But consider a less-discussed flip side to that: Sanders is struggling to win over Democrats closer to his own age.
In a national Quinnipiac University survey released this week, Sanders received only 7 percent support from Democrats and Democratic-leading independents 65 years and older; by comparison, former vice president Joe Biden was favored by 36 percent of those older voters. Biden enjoyed a 25-point lead over Sanders among those between 50 and 64 years old.
There are a number of possible reasons this is true, starting with the fact that older generations are more conservative than younger ones. Another is that the “democratic socialist” label that Sanders embraces means different things to different generations.
Younger people are more likely to associate it with progressive, Scandinavian-style systems that offer their citizens heavily subsidized health care, college and other generous government programs; for those who grew up during the Cold War, the word evokes memories of the Soviet Union and its failed command-and-control economy.
Nor are older people as enamored as younger ones with the specifics of the policies that Sanders supports.
A Quinnipiac poll in November found that nearly three-fourths of Democrats under 35 support Sanders’s Medicare-for-all proposal, but among all respondents actually eligible for Medicare, less than one-third do. That, no doubt, reflects a concern that putting millions more Americans into the program would threaten its stability, and with it, the value of the benefits provided by a system to which older Americans spent decades contributing.
None of this is to say that Democratic baby boomers and their elders don’t recognize that the health-care system needs reform. Older voters were more inclined to support a gradualist approach — dismissed by Sanders but backed by the more centrist candidates in the race — in which adults would be given an option of buying into Medicare if they choose.
All of this suggests that a potential undertow exists within Sanders’s recent burst of momentum in the Democratic primary.
Older voters have traditionally shown a higher propensity than younger ones to actually turn up at the polls. That means, for Sanders to pull out a convincing victory in Monday’s Iowa caucuses, he will need a higher-than-average turnout of new or infrequent young voters in a state where the median age of registered Democrats is in the mid-50s.

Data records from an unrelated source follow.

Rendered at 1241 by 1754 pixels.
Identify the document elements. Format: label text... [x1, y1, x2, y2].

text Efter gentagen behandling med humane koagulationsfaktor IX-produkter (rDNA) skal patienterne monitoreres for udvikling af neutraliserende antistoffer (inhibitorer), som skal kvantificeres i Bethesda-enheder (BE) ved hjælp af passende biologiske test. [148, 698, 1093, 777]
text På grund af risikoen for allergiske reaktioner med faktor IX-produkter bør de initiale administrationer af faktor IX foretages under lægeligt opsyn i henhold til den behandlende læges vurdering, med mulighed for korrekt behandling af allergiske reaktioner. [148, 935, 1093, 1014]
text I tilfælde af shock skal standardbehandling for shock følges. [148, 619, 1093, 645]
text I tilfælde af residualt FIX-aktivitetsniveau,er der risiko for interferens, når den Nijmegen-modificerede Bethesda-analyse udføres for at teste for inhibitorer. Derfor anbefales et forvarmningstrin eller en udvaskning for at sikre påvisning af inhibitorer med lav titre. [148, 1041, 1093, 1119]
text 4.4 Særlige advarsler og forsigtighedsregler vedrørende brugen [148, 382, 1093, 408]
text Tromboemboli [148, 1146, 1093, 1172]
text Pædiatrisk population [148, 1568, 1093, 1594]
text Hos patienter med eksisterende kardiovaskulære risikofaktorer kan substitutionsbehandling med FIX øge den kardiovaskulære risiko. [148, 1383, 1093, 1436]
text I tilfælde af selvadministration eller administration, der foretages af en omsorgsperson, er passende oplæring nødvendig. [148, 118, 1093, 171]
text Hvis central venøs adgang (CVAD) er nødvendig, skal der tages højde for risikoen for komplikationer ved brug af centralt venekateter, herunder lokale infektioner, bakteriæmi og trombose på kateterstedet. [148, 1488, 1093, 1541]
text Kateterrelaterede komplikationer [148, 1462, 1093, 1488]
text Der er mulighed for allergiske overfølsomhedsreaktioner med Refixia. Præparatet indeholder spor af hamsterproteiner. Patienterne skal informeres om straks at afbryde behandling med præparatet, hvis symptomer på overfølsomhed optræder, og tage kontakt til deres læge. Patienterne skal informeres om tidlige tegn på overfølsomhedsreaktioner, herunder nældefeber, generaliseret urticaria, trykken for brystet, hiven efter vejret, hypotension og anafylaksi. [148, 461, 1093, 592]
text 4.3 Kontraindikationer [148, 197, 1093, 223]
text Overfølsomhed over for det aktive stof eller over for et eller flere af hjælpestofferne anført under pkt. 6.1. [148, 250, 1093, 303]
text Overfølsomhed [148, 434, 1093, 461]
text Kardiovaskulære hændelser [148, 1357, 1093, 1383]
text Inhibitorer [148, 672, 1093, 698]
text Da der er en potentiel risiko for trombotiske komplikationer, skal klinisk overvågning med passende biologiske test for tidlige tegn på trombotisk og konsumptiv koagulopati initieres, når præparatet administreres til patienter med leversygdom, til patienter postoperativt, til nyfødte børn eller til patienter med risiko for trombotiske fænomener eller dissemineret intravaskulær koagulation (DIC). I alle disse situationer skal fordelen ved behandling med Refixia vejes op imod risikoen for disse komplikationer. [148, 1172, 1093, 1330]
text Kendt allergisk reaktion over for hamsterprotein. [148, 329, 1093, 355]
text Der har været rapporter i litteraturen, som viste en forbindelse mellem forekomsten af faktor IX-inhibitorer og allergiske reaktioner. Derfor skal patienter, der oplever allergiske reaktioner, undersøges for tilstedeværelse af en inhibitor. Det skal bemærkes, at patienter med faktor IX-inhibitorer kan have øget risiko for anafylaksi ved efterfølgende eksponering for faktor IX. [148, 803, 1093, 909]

What this means for Sanders’s chances in a matchup against President Trump, however, is far less clear. The generational tensions within the Democratic Party are real, but a different dynamic will come into play as the race moves from the primary to the general election.
The latest Post-ABC News poll, which was conducted between Jan. 20 and Jan. 23, posed hypothetical matchups between Trump and each of the most talked-about Democratic contenders.
All of the Democrats ran stronger against Trump among young voters than they did among older ones, with Sanders doing only marginally better with 18- to 39-year-olds than Biden and Sen. Elizabeth Warren (D-Mass.). He got 55 percent, against Trump’s 41 percent; both Biden and Warren received 53 percent.
At the same time, the poll indicated that if Democrats chose Sanders as their nominee, he would not represent a significantly bigger drag with elderly voters than picking one of their other choices. Among voters 65 and older, Sanders got 47 percent to Trump’s 50 percent, which was within the poll’s margin of error. Biden got 48 percent; Warren did worse than both of them among that group, garnering only 45 percent.
Last fall, Sanders acknowledged that he has “a lot of work to do” to win over Democratic voters in his own age group. “I’m not saying we’re going to win older people by a huge number, but we’re going to do a lot better than we are right now,” he added.
His vow will be field-tested on Monday night with Iowa’s legions of graying caucus-goers, who may provide the first indications of whether the recent Sanders surge itself will have any longevity.